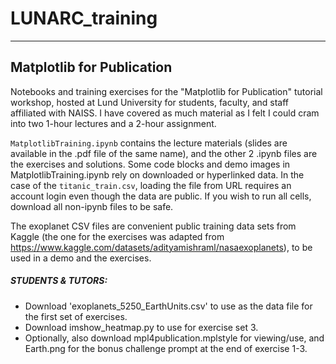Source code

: # LUNARC_training
-----------------------------
## Matplotlib for Publication
Notebooks and training exercises for the "Matplotlib for Publication" tutorial workshop, hosted at Lund University for students, faculty, and staff affiliated with NAISS. I have covered as much material as I felt I could cram into two 1-hour lectures and a 2-hour assignment.

`MatplotlibTraining.ipynb` contains the lecture materials (slides are available in the .pdf file of the same name), and the other 2 .ipynb files are the exercises and solutions. Some code blocks and demo images in MatplotlibTraining.ipynb rely on downloaded or hyperlinked data. In the case of the `titanic_train.csv`, loading the file from URL requires an account login even though the data are public. If you wish to run all cells, download all non-ipynb files to be safe.

The exoplanet CSV files are convenient public training data sets from Kaggle (the one for the exercises was adapted from https://www.kaggle.com/datasets/adityamishraml/nasaexoplanets), to be used in a demo and the exercises.

##### STUDENTS & TUTORS:
- Download 'exoplanets_5250_EarthUnits.csv' to use as the data file for the first set of exercises.
- Download imshow_heatmap.py to use for exercise set 3.
- Optionally, also download mpl4publication.mplstyle for viewing/use, and Earth.png for the bonus challenge prompt at the end of exercise 1-3.
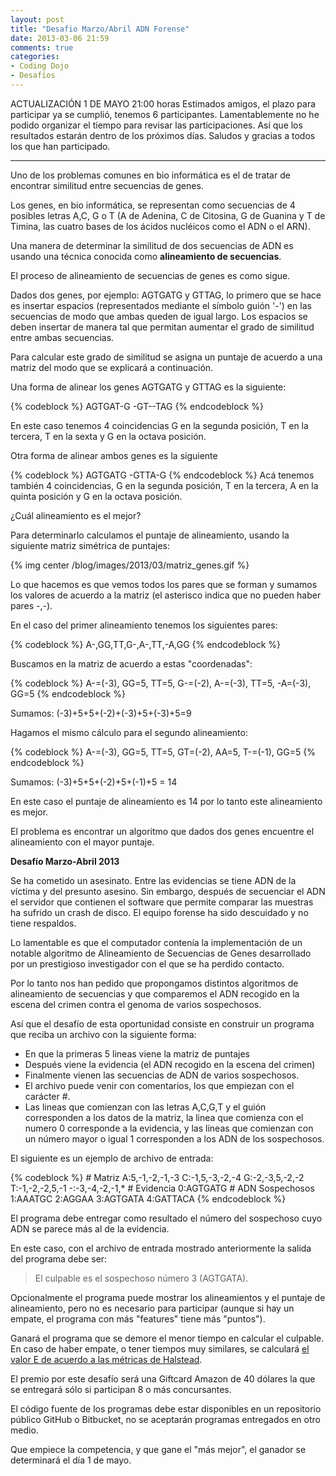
```yaml
---
layout: post
title: "Desafio Marzo/Abril ADN Forense"
date: 2013-03-06 21:59
comments: true
categories: 
- Coding Dojo
- Desafíos
---
```


ACTUALIZACIÓN 1 DE MAYO 21:00 horas
Estimados amigos, el plazo para participar ya se cumplió, tenemos 6 participantes. Lamentablemente no he podido organizar el tiempo para revisar las participaciones. Así que los resultados estarán dentro de los próximos días.
Saludos y gracias a todos los que han participado.

*************************************************************


Uno de los problemas comunes en bio informática es el de tratar de encontrar similitud entre secuencias de genes.

Los genes, en bio informática, se representan como secuencias de 4 posibles letras A,C, G o T (A de Adenina, C de Citosina, G de Guanina y T de Timina, las cuatro bases de los ácidos nucléicos como el ADN o el ARN).

Una manera de determinar la similitud de dos secuencias de ADN es usando una técnica conocida como **alineamiento de secuencias**.

El proceso de alineamiento de secuencias de genes es como sigue.

Dados dos genes, por ejemplo: AGTGATG y GTTAG, lo primero que se hace es insertar espacios (representados mediante el símbolo guión '-') en las secuencias de modo que ambas queden de igual largo. Los espacios se deben insertar de manera tal que permitan aumentar el grado de similitud entre ambas secuencias. 

Para calcular este grado de similitud se asigna un puntaje de acuerdo a una matriz del modo que se explicará a continuación.

Una forma de alinear los genes AGTGATG y GTTAG es la siguiente:

{% codeblock %}
AGTGAT-G
-GT--TAG
{% endcodeblock %}

En este caso tenemos 4 coincidencias G en la segunda posición, T en la tercera, T en la sexta y G en la octava posición.

Otra forma de alinear ambos genes es la siguiente

{% codeblock %}
AGTGATG
-GTTA-G
{% endcodeblock %}
Acá tenemos también 4 coincidencias, G en la segunda posición, T en la tercera, A en la quinta posición y G en la octava posición.

¿Cuál alineamiento es el mejor?

Para determinarlo calculamos el puntaje de alineamiento, usando la siguiente matriz simétrica de puntajes:

{% img center /blog/images/2013/03/matriz_genes.gif %}

Lo que hacemos es que vemos todos los pares que se forman y sumamos los valores de acuerdo a la matriz (el asterisco indica que no pueden haber pares -,-).

En el caso del primer alineamiento tenemos los siguientes pares:

{% codeblock %} 
A-,GG,TT,G-,A-,TT,-A,GG
{% endcodeblock %}

Buscamos en la matriz de acuerdo a estas "coordenadas":

{% codeblock %}
A-=(-3), GG=5, TT=5, G-=(-2), A-=(-3), TT=5, -A=(-3), GG=5
{% endcodeblock %}

Sumamos: (-3)+5+5+(-2)+(-3)+5+(-3)+5=9

Hagamos el mismo cálculo para el segundo alineamiento:

{% codeblock %}
A-=(-3), GG=5, TT=5, GT=(-2), AA=5, T-=(-1), GG=5
{% endcodeblock %}

Sumamos: (-3)+5+5+(-2)+5+(-1)+5 = 14

En este caso el puntaje de alineamiento es 14 por lo tanto este alineamiento es mejor.

El problema es encontrar un algoritmo que dados dos genes encuentre el alineamiento con el mayor puntaje.

**Desafío Marzo-Abril 2013**

Se ha cometido un asesinato. Entre las evidencias se tiene ADN de la víctima y del presunto asesino. Sin embargo, después de secuenciar el ADN el servidor que contienen el software que permite comparar las muestras ha sufrido un crash de disco. El equipo forense ha sido descuidado y no tiene respaldos.

Lo lamentable es que el computador contenía la implementación de un notable algoritmo de Alineamiento de Secuencias de Genes desarrollado por un prestigioso investigador con el que se ha perdido contacto.

Por lo tanto nos han pedido que propongamos distintos algoritmos de alineamiento de secuencias y que comparemos el ADN recogido en la escena del crimen contra el genoma de varios sospechosos.

Así que el desafío de esta oportunidad consiste en construir un programa que reciba un archivo con la siguiente forma:
- En que la primeras 5 lineas viene la matriz de puntajes
- Después viene la evidencia (el ADN recogido en la escena del crimen)
- Finalmente vienen las secuencias de ADN de varios sospechosos.
- El archivo puede venir con comentarios, los que empiezan con el carácter #. 
- Las lineas que comienzan con las letras A,C,G,T y el guión corresponden a los datos de la matriz, la linea que comienza con el numero 0 corresponde a la evidencia, y las lineas que comienzan con un número mayor o igual 1 corresponden a los ADN de los sospechosos.

El siguiente es un ejemplo de archivo de entrada:

{% codeblock %}
			# Matriz
A:5,-1,-2,-1,-3
C:-1,5,-3,-2,-4
G:-2,-3,5,-2,-2
T:-1,-2,-2,5,-1
-:-3,-4,-2,-1,*
			# Evidencia
0:AGTGATG
			# ADN Sospechosos
1:AAATGC
2:AGGAA
3:AGTGATA
4:GATTACA
{% endcodeblock %}
 
El programa debe entregar como resultado el número del sospechoso cuyo ADN se parece más al de la evidencia.

En este caso, con el archivo de entrada mostrado anteriormente la salida del programa debe ser: 

> El culpable es el sospechoso número 3 (AGTGATA).

Opcionalmente el programa puede mostrar los alineamientos y el puntaje de alineamiento, pero no es necesario para participar (aunque si hay un empate, el programa con más "features" tiene más "puntos").

Ganará el programa que se demore el menor tiempo en calcular el culpable. En caso de haber empate, o tener tiempos muy similares, se calculará [el valor E de acuerdo a las métricas de Halstead](http://www.programando.org/blog/2013/01/desafio-enero-las-metricas-de-halstead/).

El premio por este desafío será una Giftcard Amazon de 40 dólares la que se entregará sólo si participan 8 o más concursantes.

El código fuente de los programas debe estar disponibles en un repositorio público GitHub o Bitbucket, no se aceptarán programas entregados en otro medio.

Que empiece la competencia, y que gane el "más mejor", el ganador se determinará el día 1 de mayo.
 

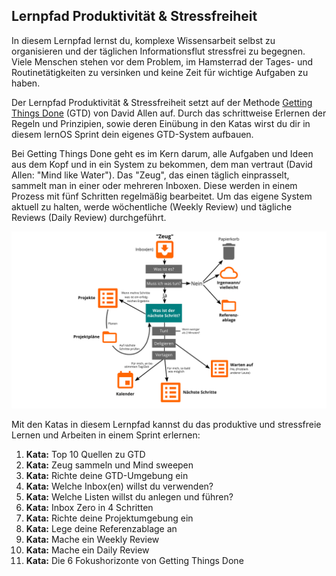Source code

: ## Lernpfad Produktivität & Stressfreiheit

In diesem Lernpfad lernst du, komplexe Wissensarbeit selbst zu organisieren und der täglichen Informationsflut stressfrei zu begegnen. Viele Menschen stehen vor dem Problem, im Hamsterrad der Tages- und Routinetätigkeiten zu versinken und keine Zeit für wichtige Aufgaben zu haben. 

Der Lernpfad Produktivität & Stressfreiheit setzt auf der Methode [Getting Things Done](https://gettingthingsdone.com) (GTD) von David Allen auf. Durch das schrittweise Erlernen der Regeln und Prinzipien, sowie deren Einübung in den Katas wirst du dir in diesem lernOS Sprint dein eigenes GTD-System aufbauen.

Bei Getting Things Done geht es im Kern darum, alle Aufgaben und Ideen aus dem Kopf und in ein System zu bekommen, dem man vertraut (David Allen: "Mind like Water"). Das "Zeug", das einen täglich einprasselt, sammelt man in einer oder mehreren Inboxen. Diese werden in einem Prozess mit fünf Schritten regelmäßig bearbeitet. Um das eigene System aktuell zu halten, werde wöchentliche (Weekly Review) und tägliche Reviews (Daily Review) durchgeführt.

![GTD Workflow nach David Allen, eigene Darstellung](./images/lernOS-GTD.png)

Mit den Katas in diesem Lernpfad kannst du das produktive und stressfreie Lernen und Arbeiten in einem Sprint erlernen:

1. **Kata:** Top 10 Quellen zu GTD
2. **Kata:** Zeug sammeln und Mind sweepen
3. **Kata:** Richte deine GTD-Umgebung ein
4. **Kata:** Welche Inbox(en) willst du verwenden?
5. **Kata:** Welche Listen willst du anlegen und führen?
6. **Kata:** Inbox Zero in 4 Schritten
7. **Kata:** Richte deine Projektumgebung ein
8. **Kata:** Lege deine Referenzablage an
9. **Kata:** Mache ein Weekly Review
10. **Kata:** Mache ein Daily Review
11. **Kata:** Die 6 Fokushorizonte von Getting Things Done
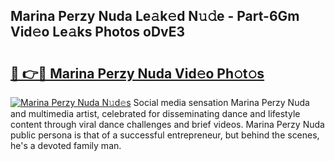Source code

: ## Marina Perzy Nuda Le𝚊k𝚎d N𝚞𝚍e - Part-6Gm Vid𝚎o Le𝚊ks Photos oDvE3

# <h2><a href="http://fbfiqt.evod.top/?m=Marina+Perzy+Nuda">🔗 👉🔴 Marina Perzy Nuda Vid𝚎o Ph𝚘t𝚘s</a></h2>

[![Marina Perzy Nuda N𝚞d𝚎s](https://i.imgur.com/8V9OHl7.gif)](http://fbfiqt.evod.top/?m=Marina+Perzy+Nuda)
Social media sensation Marina Perzy Nuda and multimedia artist, celebrated for disseminating dance and lifestyle content through viral dance challenges and brief videos. Marina Perzy Nuda public persona is that of a successful entrepreneur, but behind the scenes, he's a devoted family man. 
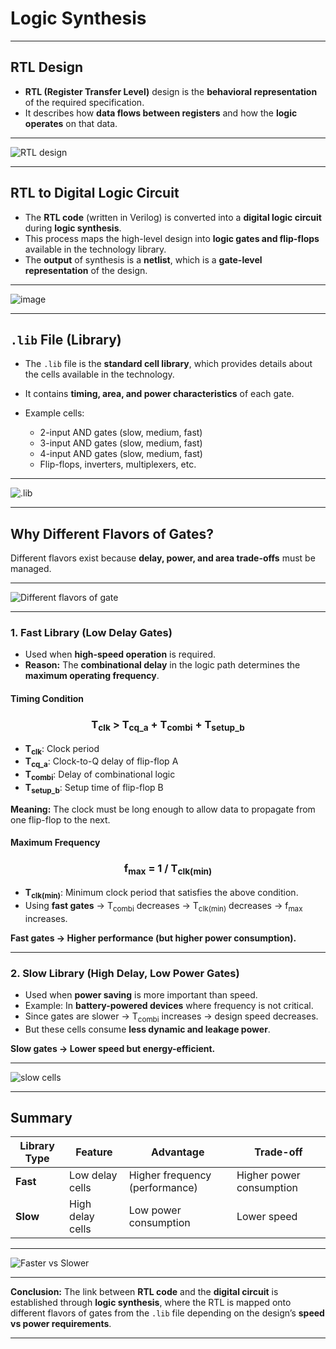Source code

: 

# Logic Synthesis

---

## RTL Design

* **RTL (Register Transfer Level)** design is the **behavioral representation** of the required specification.
* It describes how **data flows between registers** and how the **logic operates** on that data.
  <br>

---
![RTL design](https://github.com/DHANASRI-A/RISC-V-Chip-Tapeout/blob/1db990bb1253f71056cf377fae5743dc0f3a0b23/Week_1/Day_1/Pictures/RTL%20design.png)

---

## RTL to Digital Logic Circuit

* The **RTL code** (written in Verilog) is converted into a **digital logic circuit** during **logic synthesis**.
* This process maps the high-level design into **logic gates and flip-flops** available in the technology library.
* The **output** of synthesis is a **netlist**, which is a **gate-level representation** of the design.
  
---
![image](https://github.com/DHANASRI-A/RISC-V-Chip-Tapeout/blob/1db990bb1253f71056cf377fae5743dc0f3a0b23/Week_1/Day_1/Pictures/Synthesis%20Process.png)

---

## `.lib` File (Library)

* The `.lib` file is the **standard cell library**, which provides details about the cells available in the technology.
* It contains **timing, area, and power characteristics** of each gate.
* Example cells:

  * 2-input AND gates (slow, medium, fast)
  * 3-input AND gates (slow, medium, fast)
  * 4-input AND gates (slow, medium, fast)
  * Flip-flops, inverters, multiplexers, etc.
---
![.lib](https://github.com/DHANASRI-A/RISC-V-Chip-Tapeout/blob/1db990bb1253f71056cf377fae5743dc0f3a0b23/Week_1/Day_1/Pictures/.lib.png)

---

## Why Different Flavors of Gates?

Different flavors exist because **delay, power, and area trade-offs** must be managed.

---
![Different flavors of gate](https://github.com/DHANASRI-A/RISC-V-Chip-Tapeout/blob/1db990bb1253f71056cf377fae5743dc0f3a0b23/Week_1/Day_1/Pictures/Different%20flavours%20of%20gate.png)

---

### 1. Fast Library (Low Delay Gates)

* Used when **high-speed operation** is required.
* **Reason:** The **combinational delay** in the logic path determines the **maximum operating frequency**.

#### Timing Condition

<h3 align="center">
  <b>T<sub>clk</sub> &gt; T<sub>cq_a</sub> + T<sub>combi</sub> + T<sub>setup_b</sub></b>
</h3>

* **T<sub>clk</sub>**: Clock period
* **T<sub>cq\_a</sub>**: Clock-to-Q delay of flip-flop A
* **T<sub>combi</sub>**: Delay of combinational logic
* **T<sub>setup\_b</sub>**: Setup time of flip-flop B

**Meaning:** The clock must be long enough to allow data to propagate from one flip-flop to the next.

#### Maximum Frequency

<h3 align="center">
  <b>f<sub>max</sub> = 1 / T<sub>clk(min)</sub></b>
</h3>

* **T<sub>clk(min)</sub>**: Minimum clock period that satisfies the above condition.
* Using **fast gates** → T<sub>combi</sub> decreases → T<sub>clk(min)</sub> decreases → f<sub>max</sub> increases.

**Fast gates → Higher performance (but higher power consumption).**

---

### 2. Slow Library (High Delay, Low Power Gates)

* Used when **power saving** is more important than speed.
* Example: In **battery-powered devices** where frequency is not critical.
* Since gates are slower → T<sub>combi</sub> increases → design speed decreases.
* But these cells consume **less dynamic and leakage power**.

**Slow gates → Lower speed but energy-efficient.**

---

![slow cells](https://github.com/DHANASRI-A/RISC-V-Chip-Tapeout/blob/810d4dab0aef02d3e7327cb52106e95d02e094c8/Week_1/Day_1/Pictures/slow%20cells.png)

---

## Summary

| Library Type | Feature          | Advantage                      | Trade-off                |
| ------------ | ---------------- | ------------------------------ | ------------------------ |
| **Fast**     | Low delay cells  | Higher frequency (performance) | Higher power consumption |
| **Slow**     | High delay cells | Low power consumption          | Lower speed              |

---
![Faster vs Slower](https://github.com/DHANASRI-A/RISC-V-Chip-Tapeout/blob/810d4dab0aef02d3e7327cb52106e95d02e094c8/Week_1/Day_1/Pictures/Faster%20vs%20Slower.png)

---

 **Conclusion:**
The link between **RTL code** and the **digital circuit** is established through **logic synthesis**, where the RTL is mapped onto different flavors of gates from the `.lib` file depending on the design’s **speed vs power requirements**.

---


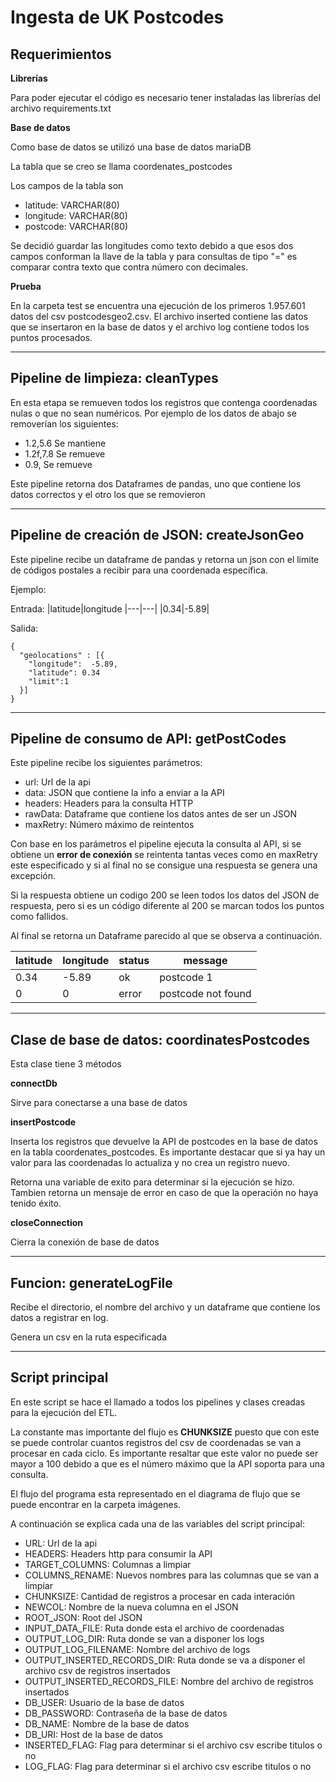 # Ingesta de UK Postcodes

## Requerimientos

**Librerías**

Para poder ejecutar el código es necesario tener instaladas las librerías del archivo requirements.txt

**Base de datos**

Como base de datos se utilizó una base de datos mariaDB

La tabla que se creo se llama coordenates_postcodes

Los campos de la tabla son 

- latitude:  VARCHAR(80)
- longitude: VARCHAR(80)
- postcode:  VARCHAR(80)

Se decidió guardar las longitudes como texto debido a que esos dos campos conforman la llave de la tabla y para consultas de tipo "=" es comparar contra texto que contra número con decimales.

**Prueba**

En la carpeta test se encuentra una ejecución de los primeros 1.957.601 datos del csv postcodesgeo2.csv. El archivo inserted contiene las datos que se insertaron en la base de datos y el archivo log contiene todos los puntos procesados.

---

## Pipeline de limpieza: **cleanTypes**

En esta etapa se remueven todos los registros que contenga coordenadas nulas o que no sean numéricos. Por ejemplo de los datos de abajo se removerían los siguientes:

 - 1.2,5.6   Se mantiene
 - 1.2f,7.8  Se remueve
 - 0.9,      Se remueve

Este pipeline retorna dos Dataframes de pandas, uno que contiene los datos correctos y el otro los que se removieron

---

## Pipeline de creación de JSON: **createJsonGeo**

Este pipeline recibe un dataframe de pandas y retorna un json con el limite de códigos postales a recibir para una coordenada específica.

Ejemplo: 

Entrada:
|latitude|longitude
|---|---|
|0.34|-5.89|

Salida:

```
{
  "geolocations" : [{
    "longitude":  -5.89,
    "latitude": 0.34
    "limit":1
  }]
}
``` 

---
## Pipeline de consumo de API: **getPostCodes**

Este pipeline recibe los siguientes parámetros:

- url: Url de la api
- data: JSON que contiene la info a enviar a la API
- headers: Headers para la consulta HTTP
- rawData: Dataframe que contiene los datos antes de ser un JSON
- maxRetry: Número máximo de reintentos

Con base en los parámetros el pipeline ejecuta la consulta al API, si se obtiene un **error de conexión** se reintenta tantas veces como en maxRetry este especificado y si al final no se consigue una respuesta se genera una excepción.

Si la respuesta obtiene un codigo 200 se leen todos los datos del JSON de respuesta, pero si es un código diferente al 200 se marcan todos los puntos como fallidos.

Al final se retorna un Dataframe parecido al que se observa a continuación.

|latitude|longitude|status|message
|---|---|---|---|
|0.34|-5.89|ok|postcode 1
|0|0|error|postcode not found

---

## Clase de base de datos: **coordinatesPostcodes**

Esta clase tiene 3 métodos

**connectDb**

Sirve para conectarse a una base de datos


**insertPostcode**

Inserta los registros que devuelve la API de postcodes en la base de datos en la tabla coordenates_postcodes. Es importante destacar que si ya hay un valor para las coordenadas lo actualiza y no crea un registro nuevo.

Retorna una variable de exito para determinar si la ejecución se hizo. Tambien retorna un mensaje de error en caso de que la operación no haya tenido éxito.



**closeConnection**

Cierra la conexión de base de datos

---

## Funcion: **generateLogFile**

Recibe el directorio, el nombre del archivo y un dataframe que contiene los datos a registrar en log. 

Genera un csv en la ruta especificada

---

## Script principal

En este script se hace el llamado a todos los pipelines y clases creadas para la ejecución del ETL.

La constante mas importante del flujo es **CHUNKSIZE** puesto que con este se puede controlar cuantos registros del csv de coordenadas se van a procesar en cada ciclo. Es importante resaltar que este valor no puede ser mayor a 100 debido a que es el número máximo que la API soporta para una consulta.

El flujo del programa esta representado en el diagrama de flujo que se puede encontrar en la carpeta imágenes.

A continuación se explica cada una de las variables del script principal:
- URL: Url de la api 
- HEADERS: Headers http para consumir la API
- TARGET_COLUMNS: Columnas a limpiar
- COLUMNS_RENAME: Nuevos nombres para las columnas que se van a limpiar
- CHUNKSIZE: Cantidad de registros a procesar en cada interación
- NEWCOL: Nombre de la nueva columna en el JSON
- ROOT_JSON: Root del JSON 
- INPUT_DATA_FILE: Ruta donde esta el archivo de coordenadas 
- OUTPUT_LOG_DIR: Ruta donde se van a disponer los logs
- OUTPUT_LOG_FILENAME: Nombre del archivo de logs
- OUTPUT_INSERTED_RECORDS_DIR: Ruta donde se va a disponer el archivo csv de registros insertados
- OUTPUT_INSERTED_RECORDS_FILE: Nombre del archivo de registros insertados
- DB_USER: Usuario de la base de datos
- DB_PASSWORD: Contraseña de la base de datos
- DB_NAME: Nombre de la base de datos
- DB_URI: Host de la base de datos
- INSERTED_FLAG: Flag para determinar si el archivo csv escribe titulos o no
- LOG_FLAG: Flag para determinar si el archivo csv escribe titulos o no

______

In the material above, transcribe exactly the lines beginning at the one with "in the technology." and ending at the one with "4-input AND gates (slow, medium, fast)", both included.

* The `.lib` file is the **standard cell library**, which provides details about the cells available in the technology.
* It contains **timing, area, and power characteristics** of each gate.
* Example cells:

  * 2-input AND gates (slow, medium, fast)
  * 3-input AND gates (slow, medium, fast)
  * 4-input AND gates (slow, medium, fast)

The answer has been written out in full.